**Exercise**
Pull out every line of the records below that contains the string "text". Matches must agree in case.

**Records supplied**

################

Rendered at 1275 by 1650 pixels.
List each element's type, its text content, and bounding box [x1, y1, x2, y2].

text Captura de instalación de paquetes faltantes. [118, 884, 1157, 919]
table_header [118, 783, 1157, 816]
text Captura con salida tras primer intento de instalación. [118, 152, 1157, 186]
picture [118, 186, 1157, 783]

################

**Result of the exercise**
List each element's type, its text content, and bounding box [x1, y1, x2, y2].
text Captura de instalación de paquetes faltantes. [118, 884, 1157, 919]
text Captura con salida tras primer intento de instalación. [118, 152, 1157, 186]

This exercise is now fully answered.